P83初めのうちは手堅く勤倹生活をつづけていて、急に途中からぐれ出す人々を多く見かけるが、仔細にこれを調べてみると、いずれも功を急いで不堅実なやり方をしたものばかりである。すなわり実力相応な進み方をしていればよいのに、資産不相応な融資をしたり無理算段の投資をしたり、おのれの器量以上に大きな仕事や、不慣れな事業に手を染めたり、とにかく、いたずらに成功を焦ったり、堅実を欠くに至った人たちが失敗に帰しているのである。だから、少しばかり金ができても、早く金持ちになろうとか、急に財産を増やそうと焦るのは、たとえ一時の小成功を収めることはあっても、必ず最後はつまずきを招くものであるから、何人もよくよく注意しなければならない。

P124金儲けを甘く見てはいけない。真の金儲けはただ、徐々に、堅実に、急がず、休まず、自己の本職本業を守って努力を積み重ねていくほか、別にこれぞという名策名案はないのであって、手っ取り早く成功せんとするものは、また手っ取り早く失敗してしまう。没落のあとに残るものは悪徳と悪習慣、そしてときには不義理な借金ばかりであろう。
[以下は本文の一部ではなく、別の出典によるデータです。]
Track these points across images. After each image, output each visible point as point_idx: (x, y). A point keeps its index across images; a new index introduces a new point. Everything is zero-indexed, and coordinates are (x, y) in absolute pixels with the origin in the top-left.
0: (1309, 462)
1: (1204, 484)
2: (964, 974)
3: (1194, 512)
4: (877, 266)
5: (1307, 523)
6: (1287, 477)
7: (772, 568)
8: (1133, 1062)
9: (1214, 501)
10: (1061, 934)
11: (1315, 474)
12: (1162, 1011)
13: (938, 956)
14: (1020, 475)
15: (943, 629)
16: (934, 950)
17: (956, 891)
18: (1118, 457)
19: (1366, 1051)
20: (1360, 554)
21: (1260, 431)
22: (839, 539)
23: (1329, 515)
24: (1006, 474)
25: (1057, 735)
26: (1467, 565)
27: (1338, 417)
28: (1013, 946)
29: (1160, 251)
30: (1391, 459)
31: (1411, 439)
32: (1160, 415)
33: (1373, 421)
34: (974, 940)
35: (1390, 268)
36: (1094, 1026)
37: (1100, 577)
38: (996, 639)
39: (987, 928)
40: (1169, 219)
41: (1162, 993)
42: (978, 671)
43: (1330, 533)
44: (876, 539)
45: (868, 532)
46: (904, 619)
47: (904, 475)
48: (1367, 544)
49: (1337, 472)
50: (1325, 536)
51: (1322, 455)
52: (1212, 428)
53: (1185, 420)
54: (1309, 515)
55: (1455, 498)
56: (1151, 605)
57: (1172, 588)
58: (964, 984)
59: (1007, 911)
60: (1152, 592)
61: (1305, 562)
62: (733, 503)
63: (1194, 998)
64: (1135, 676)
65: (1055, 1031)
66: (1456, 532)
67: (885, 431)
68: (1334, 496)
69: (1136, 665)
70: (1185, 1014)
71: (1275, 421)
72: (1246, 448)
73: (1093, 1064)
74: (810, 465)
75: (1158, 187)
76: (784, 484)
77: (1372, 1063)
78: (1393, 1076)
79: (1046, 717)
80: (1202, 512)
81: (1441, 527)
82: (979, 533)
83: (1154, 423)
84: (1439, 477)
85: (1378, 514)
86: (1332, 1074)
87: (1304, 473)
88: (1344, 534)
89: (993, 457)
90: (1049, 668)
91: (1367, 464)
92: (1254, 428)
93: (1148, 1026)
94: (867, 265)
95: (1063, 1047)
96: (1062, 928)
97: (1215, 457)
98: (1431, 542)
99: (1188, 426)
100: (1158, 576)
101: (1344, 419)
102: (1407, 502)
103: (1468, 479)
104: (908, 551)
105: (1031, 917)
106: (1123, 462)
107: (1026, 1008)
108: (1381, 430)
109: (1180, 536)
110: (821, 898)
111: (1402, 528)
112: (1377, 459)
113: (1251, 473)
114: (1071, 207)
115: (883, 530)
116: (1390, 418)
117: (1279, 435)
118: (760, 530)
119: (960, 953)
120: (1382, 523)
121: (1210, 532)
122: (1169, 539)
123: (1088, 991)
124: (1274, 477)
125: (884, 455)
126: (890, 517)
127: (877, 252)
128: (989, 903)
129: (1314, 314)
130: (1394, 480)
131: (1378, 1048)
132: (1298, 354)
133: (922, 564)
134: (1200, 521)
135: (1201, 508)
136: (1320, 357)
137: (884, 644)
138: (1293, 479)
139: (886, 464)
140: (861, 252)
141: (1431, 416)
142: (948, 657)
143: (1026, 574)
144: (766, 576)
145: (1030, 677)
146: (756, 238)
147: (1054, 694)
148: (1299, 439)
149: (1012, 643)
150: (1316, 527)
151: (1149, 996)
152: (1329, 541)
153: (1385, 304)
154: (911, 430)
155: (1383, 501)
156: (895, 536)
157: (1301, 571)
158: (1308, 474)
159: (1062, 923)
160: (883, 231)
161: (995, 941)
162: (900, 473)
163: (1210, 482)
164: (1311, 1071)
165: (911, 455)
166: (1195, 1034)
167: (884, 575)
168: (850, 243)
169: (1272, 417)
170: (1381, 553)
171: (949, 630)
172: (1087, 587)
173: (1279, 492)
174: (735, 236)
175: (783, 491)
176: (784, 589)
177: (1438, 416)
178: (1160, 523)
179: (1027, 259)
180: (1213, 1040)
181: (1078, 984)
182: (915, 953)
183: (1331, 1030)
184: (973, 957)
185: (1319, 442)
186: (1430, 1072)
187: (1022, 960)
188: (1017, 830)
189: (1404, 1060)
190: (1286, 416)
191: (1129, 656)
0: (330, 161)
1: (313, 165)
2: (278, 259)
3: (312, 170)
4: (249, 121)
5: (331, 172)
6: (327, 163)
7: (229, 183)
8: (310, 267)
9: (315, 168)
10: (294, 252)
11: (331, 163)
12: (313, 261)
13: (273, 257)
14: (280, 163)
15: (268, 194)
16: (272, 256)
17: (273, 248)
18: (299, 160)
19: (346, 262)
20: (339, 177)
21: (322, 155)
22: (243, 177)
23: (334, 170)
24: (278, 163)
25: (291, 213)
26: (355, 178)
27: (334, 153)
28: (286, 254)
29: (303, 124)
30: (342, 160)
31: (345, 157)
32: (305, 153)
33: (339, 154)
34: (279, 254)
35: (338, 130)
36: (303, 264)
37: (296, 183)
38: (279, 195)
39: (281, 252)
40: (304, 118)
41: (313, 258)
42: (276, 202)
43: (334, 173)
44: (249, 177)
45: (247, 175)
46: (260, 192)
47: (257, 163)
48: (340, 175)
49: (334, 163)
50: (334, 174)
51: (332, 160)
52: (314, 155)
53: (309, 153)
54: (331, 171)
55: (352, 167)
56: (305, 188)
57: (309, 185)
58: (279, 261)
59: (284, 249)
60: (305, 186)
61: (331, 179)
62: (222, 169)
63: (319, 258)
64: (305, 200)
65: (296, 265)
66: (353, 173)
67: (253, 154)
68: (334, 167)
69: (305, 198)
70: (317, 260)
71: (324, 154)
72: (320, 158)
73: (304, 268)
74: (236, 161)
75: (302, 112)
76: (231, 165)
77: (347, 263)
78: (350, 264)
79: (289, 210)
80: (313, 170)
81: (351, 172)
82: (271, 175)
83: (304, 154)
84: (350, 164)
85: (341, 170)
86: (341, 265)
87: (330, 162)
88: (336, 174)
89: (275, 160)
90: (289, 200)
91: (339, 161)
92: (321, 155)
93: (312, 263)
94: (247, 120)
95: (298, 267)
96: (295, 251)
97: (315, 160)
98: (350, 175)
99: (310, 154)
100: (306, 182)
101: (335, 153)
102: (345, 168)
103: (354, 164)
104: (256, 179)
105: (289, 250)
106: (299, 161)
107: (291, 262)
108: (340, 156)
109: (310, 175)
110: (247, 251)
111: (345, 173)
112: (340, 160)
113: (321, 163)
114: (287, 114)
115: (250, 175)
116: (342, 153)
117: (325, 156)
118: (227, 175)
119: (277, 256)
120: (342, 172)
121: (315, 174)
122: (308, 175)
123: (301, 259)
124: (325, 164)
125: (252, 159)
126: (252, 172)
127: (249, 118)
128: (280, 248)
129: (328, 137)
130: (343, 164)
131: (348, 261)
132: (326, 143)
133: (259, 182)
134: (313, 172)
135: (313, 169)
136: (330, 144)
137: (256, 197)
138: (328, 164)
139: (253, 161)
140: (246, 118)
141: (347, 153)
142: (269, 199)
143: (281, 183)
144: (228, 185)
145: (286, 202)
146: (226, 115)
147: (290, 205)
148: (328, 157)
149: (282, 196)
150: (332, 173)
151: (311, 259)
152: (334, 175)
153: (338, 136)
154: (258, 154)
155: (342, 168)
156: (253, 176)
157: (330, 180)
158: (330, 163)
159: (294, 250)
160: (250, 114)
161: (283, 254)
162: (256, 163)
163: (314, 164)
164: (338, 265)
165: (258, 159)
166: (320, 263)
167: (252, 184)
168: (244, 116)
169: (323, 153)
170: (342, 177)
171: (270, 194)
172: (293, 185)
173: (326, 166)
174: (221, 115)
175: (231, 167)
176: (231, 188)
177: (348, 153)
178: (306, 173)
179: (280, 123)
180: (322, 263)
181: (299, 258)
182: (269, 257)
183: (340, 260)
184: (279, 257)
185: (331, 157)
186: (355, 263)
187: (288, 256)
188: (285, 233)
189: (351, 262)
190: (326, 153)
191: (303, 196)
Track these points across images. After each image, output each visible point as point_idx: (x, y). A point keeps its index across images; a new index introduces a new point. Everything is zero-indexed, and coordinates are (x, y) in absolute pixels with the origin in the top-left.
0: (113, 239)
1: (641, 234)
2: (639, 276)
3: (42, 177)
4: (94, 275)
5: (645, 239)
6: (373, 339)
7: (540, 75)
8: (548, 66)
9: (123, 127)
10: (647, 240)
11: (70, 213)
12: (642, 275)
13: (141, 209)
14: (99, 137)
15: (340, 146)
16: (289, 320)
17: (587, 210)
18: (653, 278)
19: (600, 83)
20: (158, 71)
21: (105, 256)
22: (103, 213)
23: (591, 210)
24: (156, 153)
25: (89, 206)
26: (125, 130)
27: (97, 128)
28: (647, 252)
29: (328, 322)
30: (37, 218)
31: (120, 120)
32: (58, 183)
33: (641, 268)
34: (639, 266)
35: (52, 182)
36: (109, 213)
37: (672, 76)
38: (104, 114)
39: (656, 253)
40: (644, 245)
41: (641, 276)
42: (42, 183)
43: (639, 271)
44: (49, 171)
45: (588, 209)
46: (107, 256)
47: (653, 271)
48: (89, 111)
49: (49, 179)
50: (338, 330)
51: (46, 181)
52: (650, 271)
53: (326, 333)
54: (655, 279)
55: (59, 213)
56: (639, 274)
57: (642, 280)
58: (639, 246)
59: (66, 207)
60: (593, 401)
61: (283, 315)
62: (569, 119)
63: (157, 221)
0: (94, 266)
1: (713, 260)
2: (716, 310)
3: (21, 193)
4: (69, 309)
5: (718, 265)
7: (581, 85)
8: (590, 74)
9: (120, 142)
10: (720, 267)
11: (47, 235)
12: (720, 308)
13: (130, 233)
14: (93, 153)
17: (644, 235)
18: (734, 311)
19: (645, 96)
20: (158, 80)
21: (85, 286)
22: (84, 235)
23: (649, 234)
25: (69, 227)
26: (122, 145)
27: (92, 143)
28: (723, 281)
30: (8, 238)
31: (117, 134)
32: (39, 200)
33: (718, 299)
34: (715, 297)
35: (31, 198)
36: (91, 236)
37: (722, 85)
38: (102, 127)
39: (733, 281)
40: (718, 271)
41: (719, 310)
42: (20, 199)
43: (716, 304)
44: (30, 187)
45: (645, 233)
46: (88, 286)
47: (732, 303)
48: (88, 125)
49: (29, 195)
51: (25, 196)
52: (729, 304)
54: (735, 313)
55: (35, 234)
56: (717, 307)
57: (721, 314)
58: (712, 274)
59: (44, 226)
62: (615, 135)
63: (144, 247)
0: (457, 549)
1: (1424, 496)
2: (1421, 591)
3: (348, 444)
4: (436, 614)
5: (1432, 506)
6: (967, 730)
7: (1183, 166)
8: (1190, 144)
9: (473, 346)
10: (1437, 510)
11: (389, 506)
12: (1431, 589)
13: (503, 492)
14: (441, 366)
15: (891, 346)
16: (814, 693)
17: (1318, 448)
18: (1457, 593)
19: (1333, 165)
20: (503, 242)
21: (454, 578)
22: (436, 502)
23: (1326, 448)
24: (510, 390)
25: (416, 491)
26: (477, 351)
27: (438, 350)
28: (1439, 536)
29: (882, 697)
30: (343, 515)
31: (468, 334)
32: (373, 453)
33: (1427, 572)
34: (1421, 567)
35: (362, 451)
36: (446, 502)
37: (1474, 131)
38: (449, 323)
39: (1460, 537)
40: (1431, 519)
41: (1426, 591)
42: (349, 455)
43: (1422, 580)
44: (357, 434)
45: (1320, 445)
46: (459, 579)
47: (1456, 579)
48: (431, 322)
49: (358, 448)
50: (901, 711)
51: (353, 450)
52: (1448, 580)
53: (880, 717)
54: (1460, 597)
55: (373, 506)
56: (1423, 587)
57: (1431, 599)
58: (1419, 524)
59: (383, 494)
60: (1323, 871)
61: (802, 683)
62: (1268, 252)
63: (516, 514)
戦後いかにこうした小成金的金儲けのために、身を誤り、家を損なったものが多かったことか。

P190さてここに、凡人者の天才者に対する必勝――とまではいかなくとも、少なくとも不敗の職業戦術がある。
 それは「仕事に追われないで、仕事を追う」ことである。つまり天才が一時間かかってやるところを、二時間やって追いつき、三時間やって追い越すことである。今日の仕事を今日片付けるのはもちろん、明日の仕事を今日に、明後日の仕事を明日に、さらにすすんでは今日にも引きつけることである。

P206 要するに、平凡人はいついかなる場合も本業第一たるべきこと。本業専一たるべきこと。一つのことに全力を集中して押し進むべきこと。これが平凡人にして、非凡人にも負けず、天才にも負けず、それらに伍してよく成功を勝ち得る唯一の道である。しかも職業上の成功こそは、他のいかなる成功にもまして、働くその人自身にも、またその周囲の人々にも人生の最大幸福をもたらすものである。
 人生即努力、努力即幸福、これが私の体験社会学の最終結論である。